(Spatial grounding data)
▼▼▼

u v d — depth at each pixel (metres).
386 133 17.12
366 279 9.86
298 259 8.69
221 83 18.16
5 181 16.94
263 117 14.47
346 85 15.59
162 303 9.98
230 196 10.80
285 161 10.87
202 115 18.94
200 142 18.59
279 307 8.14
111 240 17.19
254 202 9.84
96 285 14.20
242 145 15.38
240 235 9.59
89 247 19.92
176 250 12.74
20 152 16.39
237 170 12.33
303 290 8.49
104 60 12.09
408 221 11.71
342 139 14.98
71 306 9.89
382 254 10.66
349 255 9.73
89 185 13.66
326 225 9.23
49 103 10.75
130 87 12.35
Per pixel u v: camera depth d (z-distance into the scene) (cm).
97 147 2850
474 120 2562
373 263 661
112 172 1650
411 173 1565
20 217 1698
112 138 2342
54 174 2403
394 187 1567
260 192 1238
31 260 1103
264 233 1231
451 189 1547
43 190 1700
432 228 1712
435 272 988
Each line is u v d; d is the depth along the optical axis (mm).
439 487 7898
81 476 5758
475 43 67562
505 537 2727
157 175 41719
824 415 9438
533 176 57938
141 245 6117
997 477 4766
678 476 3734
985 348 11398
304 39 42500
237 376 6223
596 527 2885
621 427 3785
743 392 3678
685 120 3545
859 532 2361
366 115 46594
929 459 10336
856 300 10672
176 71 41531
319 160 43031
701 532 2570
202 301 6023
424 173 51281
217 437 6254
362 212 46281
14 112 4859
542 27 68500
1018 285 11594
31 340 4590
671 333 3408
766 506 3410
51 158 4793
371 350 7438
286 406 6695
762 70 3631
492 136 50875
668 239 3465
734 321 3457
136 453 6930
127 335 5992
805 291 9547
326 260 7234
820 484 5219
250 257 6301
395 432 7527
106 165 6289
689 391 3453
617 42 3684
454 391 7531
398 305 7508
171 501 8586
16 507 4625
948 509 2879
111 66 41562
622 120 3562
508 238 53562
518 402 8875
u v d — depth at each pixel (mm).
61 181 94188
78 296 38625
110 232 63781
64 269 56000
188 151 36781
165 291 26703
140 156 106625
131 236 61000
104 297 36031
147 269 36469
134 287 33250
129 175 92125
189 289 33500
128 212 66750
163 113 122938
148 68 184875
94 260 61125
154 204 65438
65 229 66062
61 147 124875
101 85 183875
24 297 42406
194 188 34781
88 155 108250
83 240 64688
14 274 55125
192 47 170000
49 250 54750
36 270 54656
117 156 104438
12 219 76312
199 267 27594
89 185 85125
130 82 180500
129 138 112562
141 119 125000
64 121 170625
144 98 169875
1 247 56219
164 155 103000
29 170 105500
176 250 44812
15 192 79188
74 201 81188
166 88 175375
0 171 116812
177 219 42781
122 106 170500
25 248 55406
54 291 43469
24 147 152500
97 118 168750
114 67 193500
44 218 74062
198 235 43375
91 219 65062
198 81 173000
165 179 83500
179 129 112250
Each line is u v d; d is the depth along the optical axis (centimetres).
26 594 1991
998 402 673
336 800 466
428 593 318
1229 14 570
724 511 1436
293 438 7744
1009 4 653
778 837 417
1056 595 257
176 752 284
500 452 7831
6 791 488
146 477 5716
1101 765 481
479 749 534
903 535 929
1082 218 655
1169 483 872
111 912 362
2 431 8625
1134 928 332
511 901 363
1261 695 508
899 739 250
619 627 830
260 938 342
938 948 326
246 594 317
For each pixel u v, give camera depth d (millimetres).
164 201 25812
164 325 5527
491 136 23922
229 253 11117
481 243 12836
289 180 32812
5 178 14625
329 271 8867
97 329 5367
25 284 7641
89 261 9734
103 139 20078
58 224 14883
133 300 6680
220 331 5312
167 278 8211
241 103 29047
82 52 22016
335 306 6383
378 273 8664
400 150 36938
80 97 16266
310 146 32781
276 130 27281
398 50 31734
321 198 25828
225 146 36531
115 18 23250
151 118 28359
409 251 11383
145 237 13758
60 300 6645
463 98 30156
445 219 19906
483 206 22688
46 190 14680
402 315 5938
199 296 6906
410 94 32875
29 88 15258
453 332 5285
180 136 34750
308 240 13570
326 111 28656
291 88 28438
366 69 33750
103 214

▲▲▲

_Exercise instructions:_ An exact repetition of all the entries is required.

_Solution below:_
u v d — depth at each pixel (metres).
386 133 17.12
366 279 9.86
298 259 8.69
221 83 18.16
5 181 16.94
263 117 14.47
346 85 15.59
162 303 9.98
230 196 10.80
285 161 10.87
202 115 18.94
200 142 18.59
279 307 8.14
111 240 17.19
254 202 9.84
96 285 14.20
242 145 15.38
240 235 9.59
89 247 19.92
176 250 12.74
20 152 16.39
237 170 12.33
303 290 8.49
104 60 12.09
408 221 11.71
342 139 14.98
71 306 9.89
382 254 10.66
349 255 9.73
89 185 13.66
326 225 9.23
49 103 10.75
130 87 12.35
Per pixel u v: camera depth d (z-distance into the scene) (cm).
97 147 2850
474 120 2562
373 263 661
112 172 1650
411 173 1565
20 217 1698
112 138 2342
54 174 2403
394 187 1567
260 192 1238
31 260 1103
264 233 1231
451 189 1547
43 190 1700
432 228 1712
435 272 988
Each line is u v d; d is the depth along the optical axis (mm).
439 487 7898
81 476 5758
475 43 67562
505 537 2727
157 175 41719
824 415 9438
533 176 57938
141 245 6117
997 477 4766
678 476 3734
985 348 11398
304 39 42500
237 376 6223
596 527 2885
621 427 3785
743 392 3678
685 120 3545
859 532 2361
366 115 46594
929 459 10336
856 300 10672
176 71 41531
319 160 43031
701 532 2570
202 301 6023
424 173 51281
217 437 6254
362 212 46281
14 112 4859
542 27 68500
1018 285 11594
31 340 4590
671 333 3408
766 506 3410
51 158 4793
371 350 7438
286 406 6695
762 70 3631
492 136 50875
668 239 3465
734 321 3457
136 453 6930
127 335 5992
805 291 9547
326 260 7234
820 484 5219
250 257 6301
395 432 7527
106 165 6289
689 391 3453
617 42 3684
454 391 7531
398 305 7508
171 501 8586
16 507 4625
948 509 2879
111 66 41562
622 120 3562
508 238 53562
518 402 8875
u v d — depth at each pixel (mm).
61 181 94188
78 296 38625
110 232 63781
64 269 56000
188 151 36781
165 291 26703
140 156 106625
131 236 61000
104 297 36031
147 269 36469
134 287 33250
129 175 92125
189 289 33500
128 212 66750
163 113 122938
148 68 184875
94 260 61125
154 204 65438
65 229 66062
61 147 124875
101 85 183875
24 297 42406
194 188 34781
88 155 108250
83 240 64688
14 274 55125
192 47 170000
49 250 54750
36 270 54656
117 156 104438
12 219 76312
199 267 27594
89 185 85125
130 82 180500
129 138 112562
141 119 125000
64 121 170625
144 98 169875
1 247 56219
164 155 103000
29 170 105500
176 250 44812
15 192 79188
74 201 81188
166 88 175375
0 171 116812
177 219 42781
122 106 170500
25 248 55406
54 291 43469
24 147 152500
97 118 168750
114 67 193500
44 218 74062
198 235 43375
91 219 65062
198 81 173000
165 179 83500
179 129 112250
Each line is u v d; d is the depth along the optical axis (centimetres).
26 594 1991
998 402 673
336 800 466
428 593 318
1229 14 570
724 511 1436
293 438 7744
1009 4 653
778 837 417
1056 595 257
176 752 284
500 452 7831
6 791 488
146 477 5716
1101 765 481
479 749 534
903 535 929
1082 218 655
1169 483 872
111 912 362
2 431 8625
1134 928 332
511 901 363
1261 695 508
899 739 250
619 627 830
260 938 342
938 948 326
246 594 317
For each pixel u v, give camera depth d (millimetres).
164 201 25812
164 325 5527
491 136 23922
229 253 11117
481 243 12836
289 180 32812
5 178 14625
329 271 8867
97 329 5367
25 284 7641
89 261 9734
103 139 20078
58 224 14883
133 300 6680
220 331 5312
167 278 8211
241 103 29047
82 52 22016
335 306 6383
378 273 8664
400 150 36938
80 97 16266
310 146 32781
276 130 27281
398 50 31734
321 198 25828
225 146 36531
115 18 23250
151 118 28359
409 251 11383
145 237 13758
60 300 6645
463 98 30156
445 219 19906
483 206 22688
46 190 14680
402 315 5938
199 296 6906
410 94 32875
29 88 15258
453 332 5285
180 136 34750
308 240 13570
326 111 28656
291 88 28438
366 69 33750
103 214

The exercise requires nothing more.